WORK REQUEST -
Rewrite every row below, changing "categories" to "groups" wherever it occurs and keeping everything else the same. Leave the pictures out of your output.

[Rendered chart images]
=-=-=
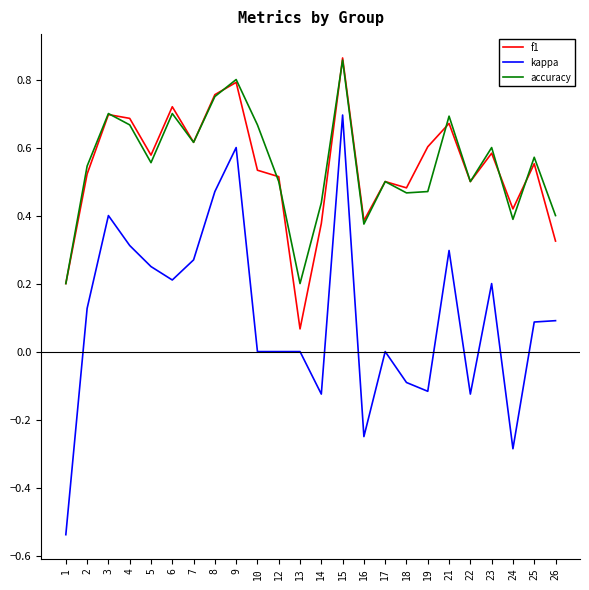

Between 2 and 22, which series saw the biggest shift?

kappa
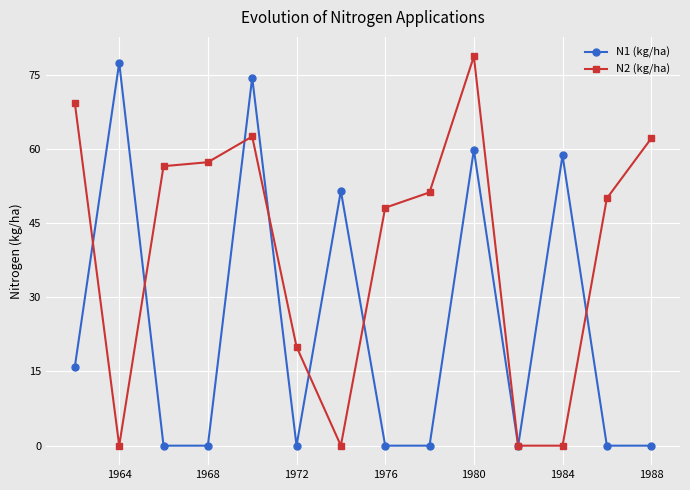

Which series has the largest total across all categories?

N2 (kg/ha)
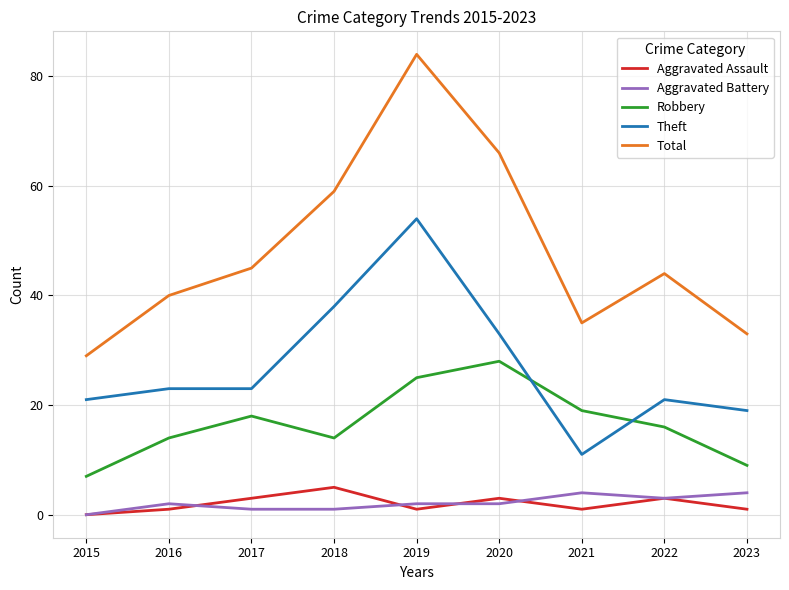

Count the number of categories in the chart.

9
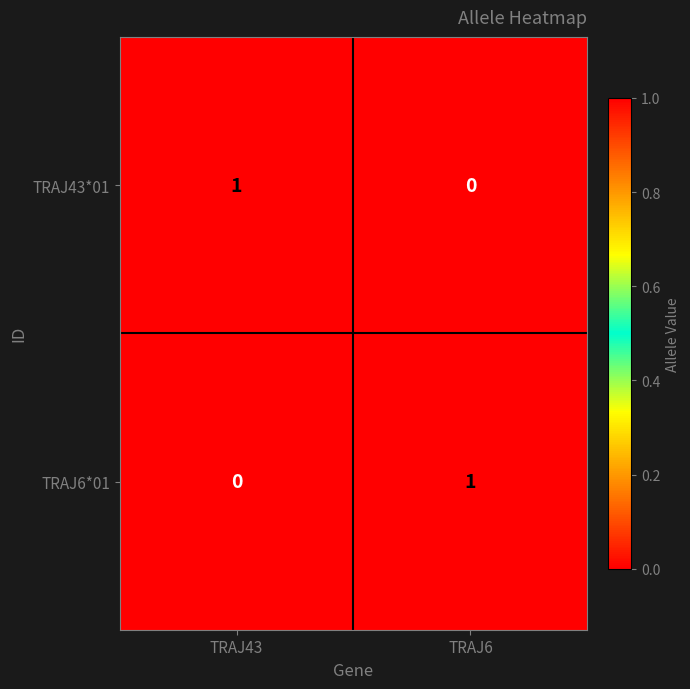

At how many categories does at least one series exceed 0?

2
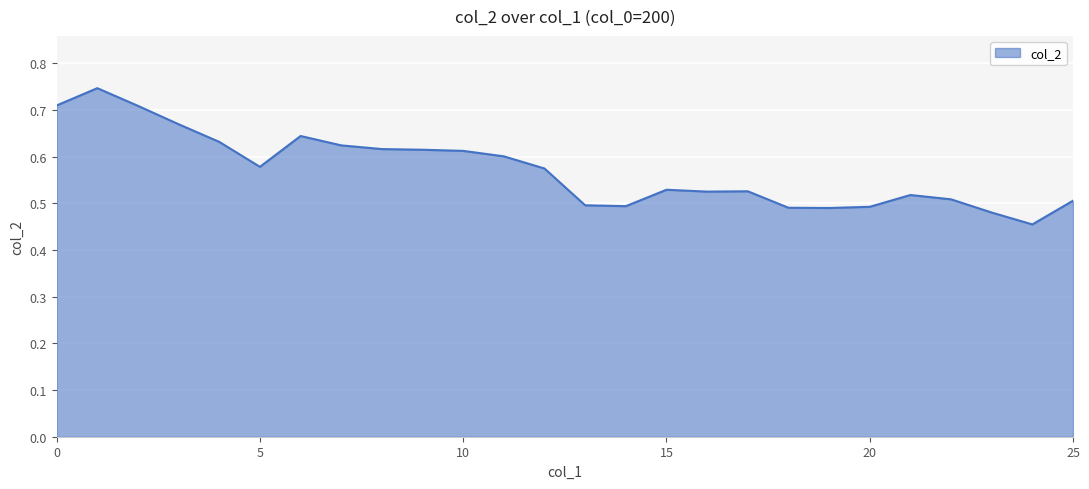

What is the difference between the maximum and minimum values?

0.3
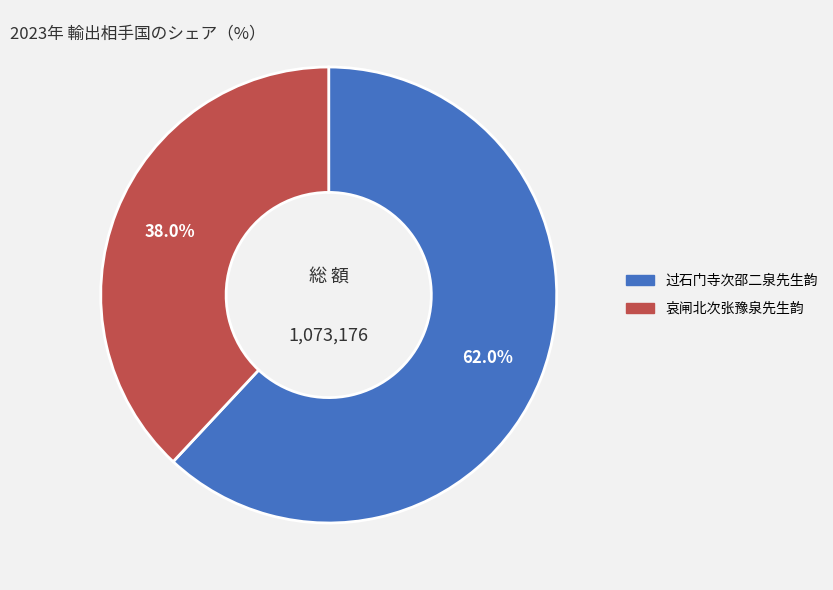

How many segments does this pie chart have?

2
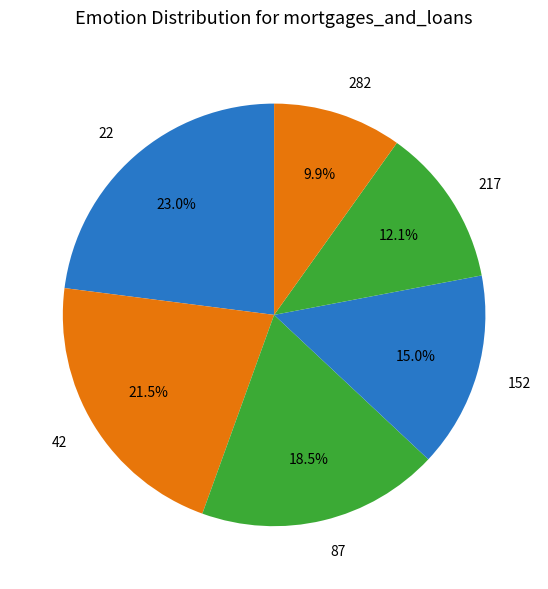

Does 217 account for over 50% of the chart?

No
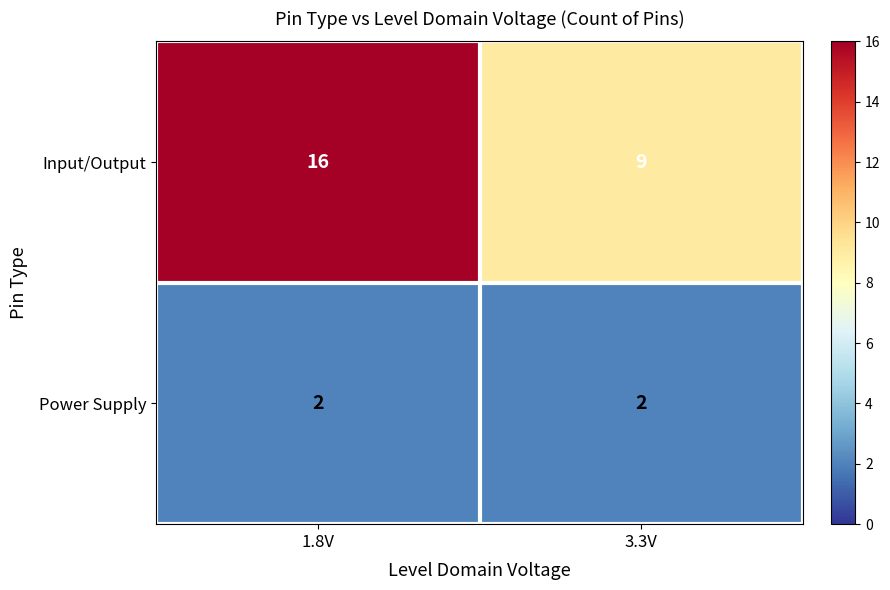

Reading right to left, what are all the values shown in this chart?

Input/Output: 9	16
Power Supply: 2	2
=-=-=
TASK OUTPUT -
Between 2 and 22, which series saw the biggest shift?

kappa

Which series has the largest total across all groups?

N2 (kg/ha)

Count the number of groups in the chart.

9

At how many groups does at least one series exceed 0?

2

What is the difference between the maximum and minimum values?

0.3

How many segments does this pie chart have?

2

Does 217 account for over 50% of the chart?

No

Reading right to left, what are all the values shown in this chart?

Input/Output: 9	16
Power Supply: 2	2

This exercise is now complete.